Configuring environment variables correctly in Docker Compose is critical for building secure, scalable, and portable applications. When orchestrating services, you frequently need to decide how to supply your configurations—whether to define them directly in your docker-compose.yml file or split them into isolated environment files.

Docker Compose provides two primary mechanisms to achieve this: the environment key and the env_file key. While both populate variables in your containers, they serve entirely different deployment strategies.

1. The Quick Definition

• environment: Used to declare individual environment variables directly **inline** within the Compose configuration file. It is ideal for non-sensitive configurations that vary between development states, like ports or debug flags.
• env_file: Used to load a **separate text file** containing key-value environment pairs (like .env) on startup. This is excellent for keeping sensitive credentials separate from your main YAML markup.

2. Priority Rules (How Overrides Work)

One of the biggest causes of configuration bugs is variable duplication. If the same environment variable (e.g., API_URL) is defined in multiple places, Docker Compose resolves the values using a strict order of priority:

1. Command-line values: Variables defined directly in your host shell where you run docker compose up override everything.
2. environment key: The inline variables defined in your docker-compose.yml override any file imports.
3. env_file key: Variables imported from files referenced inside your compose configuration.
4. Default .env file: The standard, fallback .env file in the directory where your command is executed.

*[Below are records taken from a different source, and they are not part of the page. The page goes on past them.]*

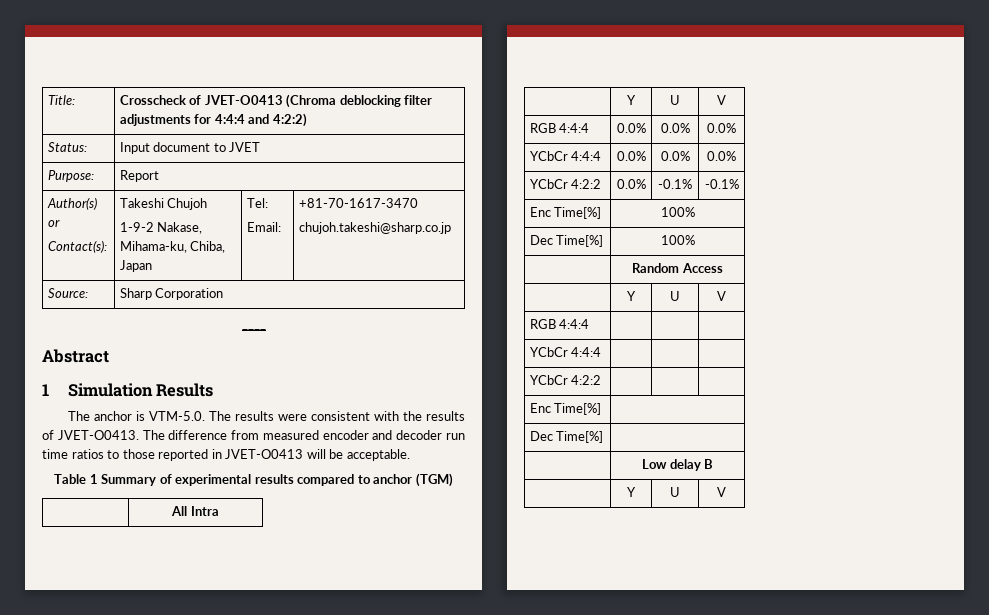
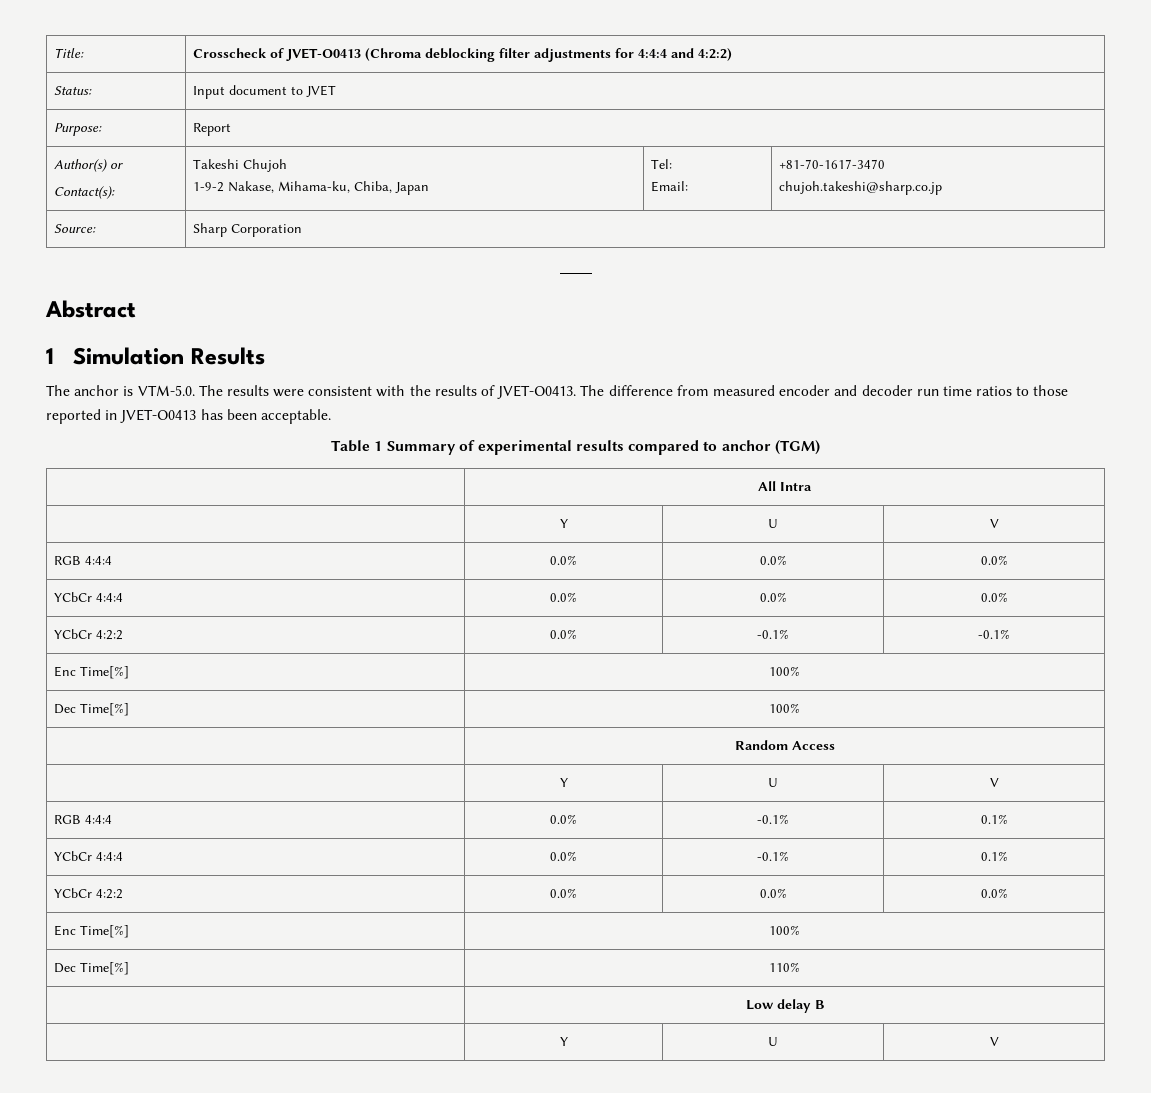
[306,449,344,459] will be -> [200,409,257,420] has been
[529,347,602,357] [529,375,602,385] [529,403,602,415] [529,431,604,443] | | // YCbCr 4:4:4 | | | // YCbCr 4:2:2 | | | // Enc Time[%] | // Dec Time[%] | -> [550,814,577,824] [757,814,789,824] [980,814,1008,824] [54,851,124,861] [550,851,577,861] [757,851,789,861] [980,851,1008,861] [54,888,124,899] [550,888,577,898] [759,888,787,898] [980,888,1008,898] [54,925,130,938] [769,925,800,935] [54,962,130,975] [769,962,800,972] 0.0% | -0.1% | 0.1% // YCbCr 4:4:4 | 0.0% | -0.1% | 0.1% // YCbCr 4:2:2 | 0.0% | 0.0% | 0.0% // Enc Time[%] | 100% // Dec Time[%] | 110%

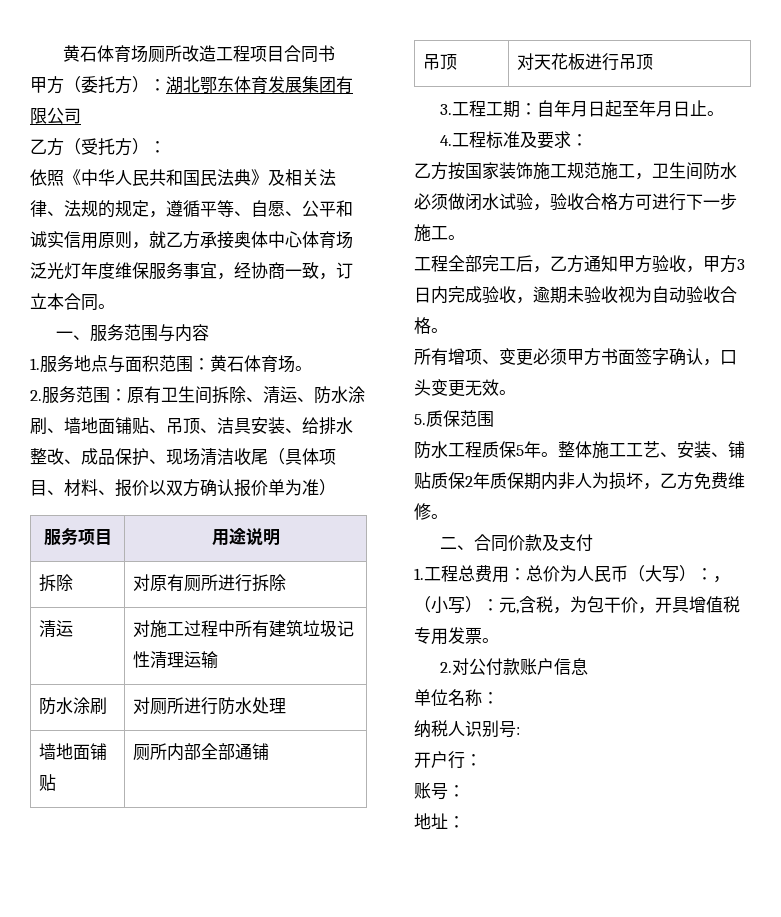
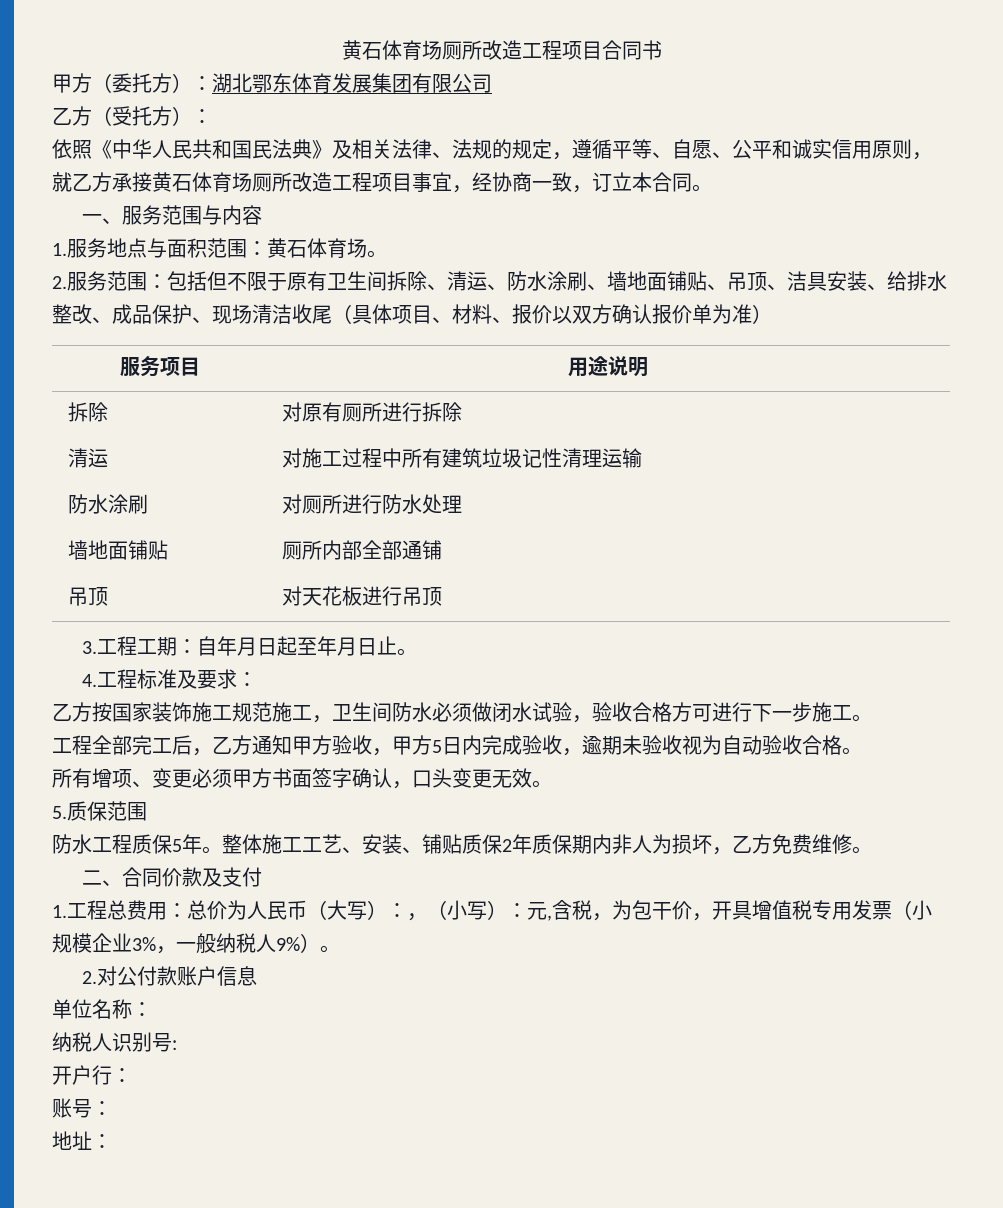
[234,231,353,249] [30,262,183,280] 奥体中心体育场泛光灯年度维保服务 -> [152,172,412,192] 黄石体育场厕所改造工程项目
(127, 395) none -> [167,271,287,291] 包括但不限于
[737,259,745,270] 3 -> [432,740,442,753] 5
(482, 635) none -> [892,900,932,920] [52,933,320,954] （小规模企业3%，一般纳税人9%）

Rule of thumb: The more explicit/runtime-specific the definition is, the higher its evaluation priority.

3. Code Examples

Let's look at a typical production Nginx or Node.js environment configuration file (e.g., ./config/.env):

DATABASE_URL=postgresql://db_user:password@db_host:5432/production
API_KEY=super_secret_token_abc123

Now, here is how we import that file while overriding static runtime parameters inside our main docker-compose.yml configuration:

version: "3.8"
services:
  web:
    image: node:18
    ports:
      - "3000:3000"
    
    # 1. Using environment (Inline definition)
    environment:
      - NODE_ENV=production
      - PORT=3000
      - DB_CONNECTION_TIMEOUT=30
      
    # 2. Using env_file (Loads external key-value text files)
    env_file:
      - ./config/.env

Summary Comparison Table

Feature	environment	env_file
Definition Location	Inline inside docker-compose.yml	Separate external text file (e.g., .env)
Secret Safety	Low (sensitive variables should not be committed to Git)	High (the referenced file can be added to .gitignore)
Override Strength	High (always overrides env_file variables)	Medium (can be overridden by explicit inline variables)
Syntax Format	YAML array or dictionary	Text file with KEY=VALUE entries

Frequently Asked Questions

What is the difference between env_file and environment in Docker Compose?

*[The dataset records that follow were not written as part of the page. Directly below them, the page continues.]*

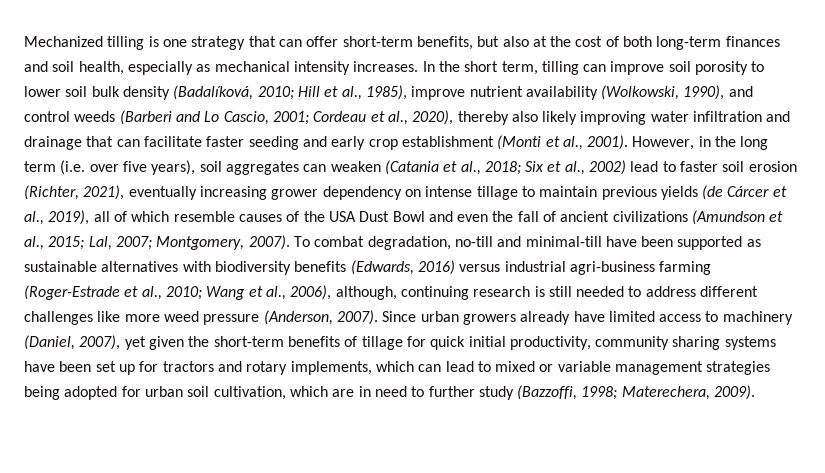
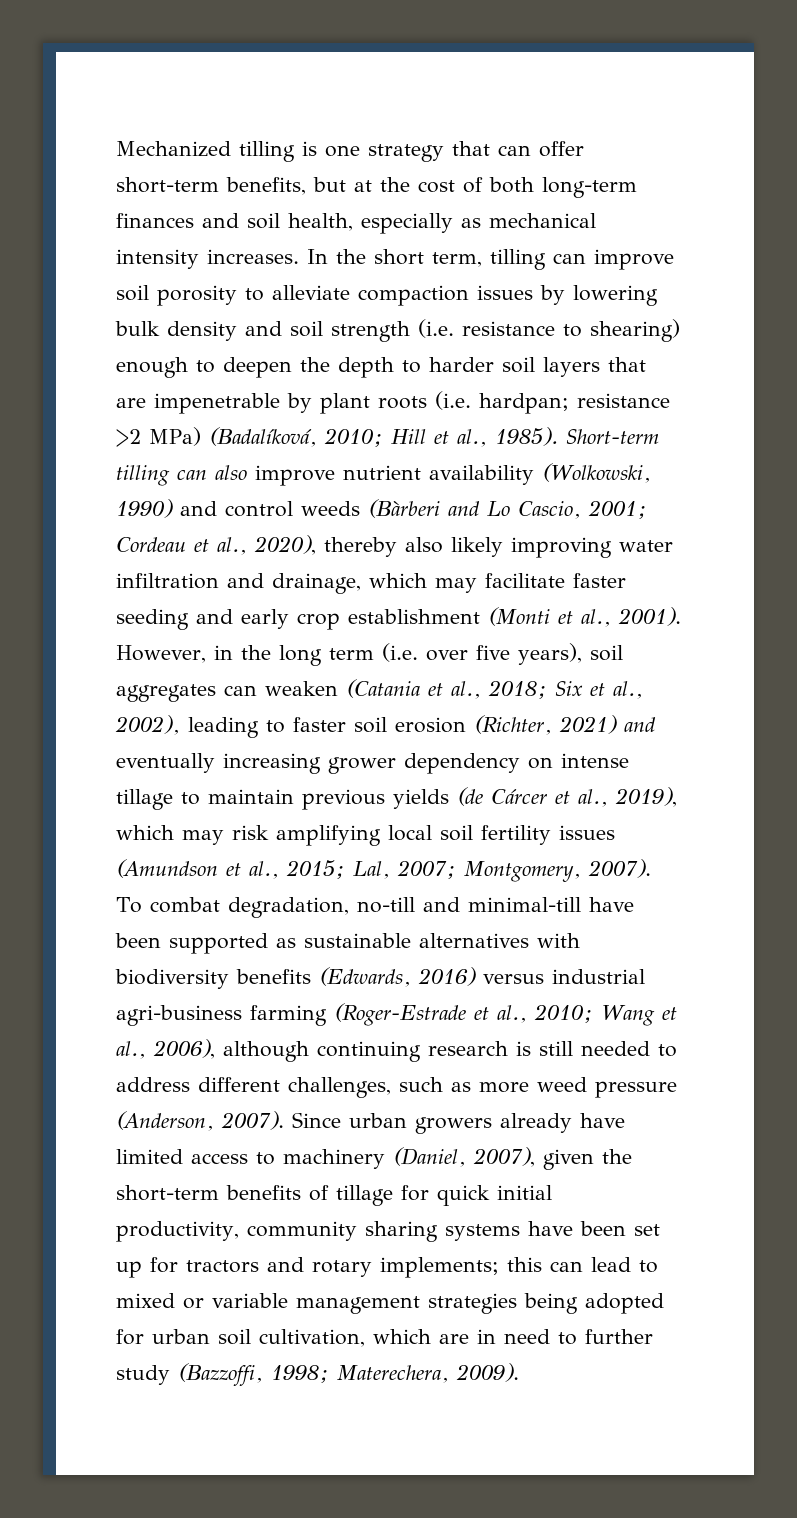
[502,36,529,47] also -> (346, 184) none
[24,86,170,100] lower soil bulk density -> [272,285,658,306] [115,319,680,342] [116,357,646,378] [116,391,670,414] [116,427,201,447] alleviate compaction issues by lowering bulk density and soil strength (i.e. resistance to shearing) enough to deepen the depth to harder soil layers that are impenetrable by plant roots (i.e. hardpan; resistance >2 MPa)
[365,85,407,100] 1985), -> [494,427,659,446] [116,465,247,486] 1985). Short-term tilling can also
[683,85,725,100] 1990), -> [116,499,173,518] 1990)
[119,110,172,125] (Barberi -> [368,499,440,518] (Bàrberi
[24,136,140,150] drainage that can -> [272,573,477,594] drainage, which may
[589,160,659,175] 2002) lead -> [115,715,259,738] 2002), leading
[83,185,125,200] 2021), -> [558,715,656,734] 2021) and
[93,211,688,222] all of which resemble causes of the USA Dust Bowl and even the fall of ancient civilizations -> [116,825,615,846] which may risk amplifying local soil fertility issues
[335,286,397,300] although, -> [223,1041,309,1062] although
[24,311,121,325] challenges like -> [288,1077,471,1098] challenges, such as
[124,336,146,350] yet -> (535, 1157) none
[290,361,414,375] implements, which -> [380,1257,542,1278] implements; this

The environment key defines individual environment variables inline in the docker-compose.yml file. The env_file key points to a separate text file (like .env) containing key-value pairs that are imported as environment variables.

Which has higher priority: environment or env_file?

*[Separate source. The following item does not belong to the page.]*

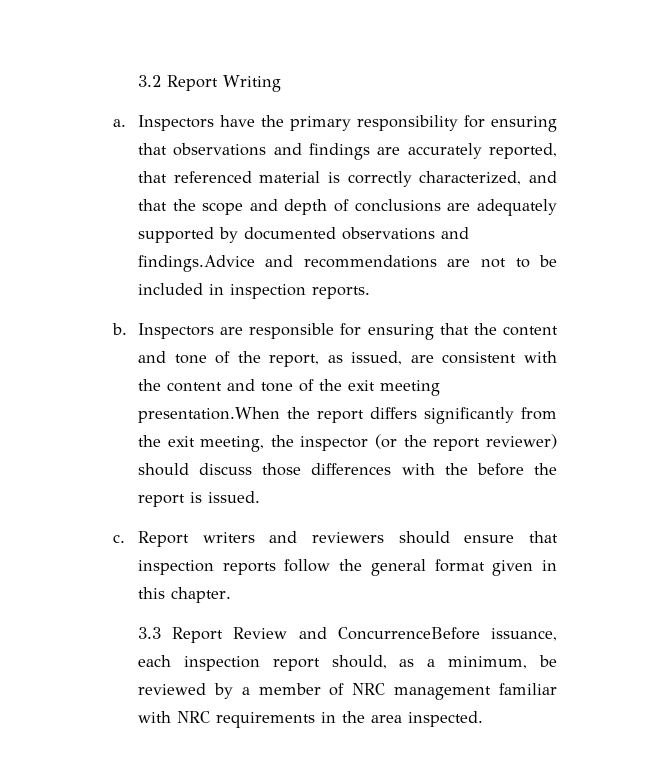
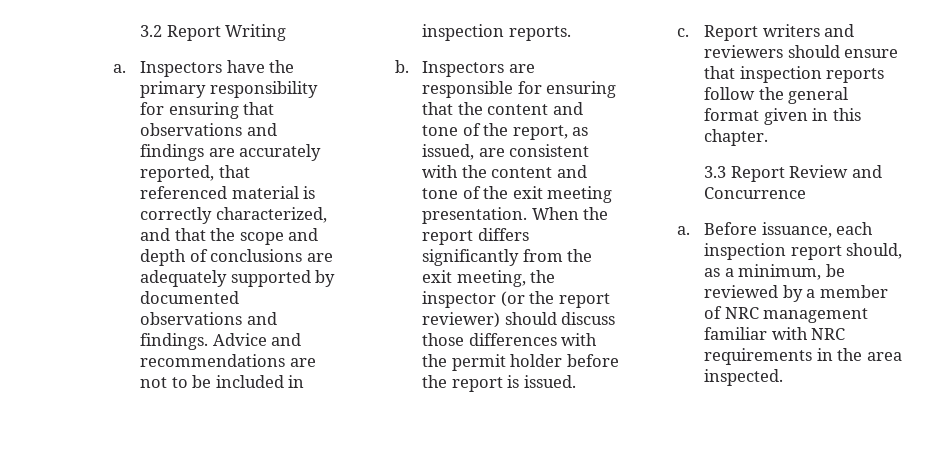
[137,255,255,272] findings.Advice -> [140,333,267,350] findings. Advice
[137,407,280,423] presentation.When -> [422,207,579,224] presentation. When
(468, 469) none -> [451,354,563,371] permit holder
[337,627,480,640] ConcurrenceBefore -> [704,187,807,199] [677,222,758,235] Concurrence // a. Before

Variables defined under the environment key always override variables defined in files specified under the env_file key. The order of evaluation is: environment variables > env_file variables > default .env file variables.

How do I secure secrets in Docker Compose?

Never commit your secret .env files to version control. Add .env to your .gitignore, define placeholder variables in docker-compose.yml, and load the real values at runtime from your system environment or a private env file.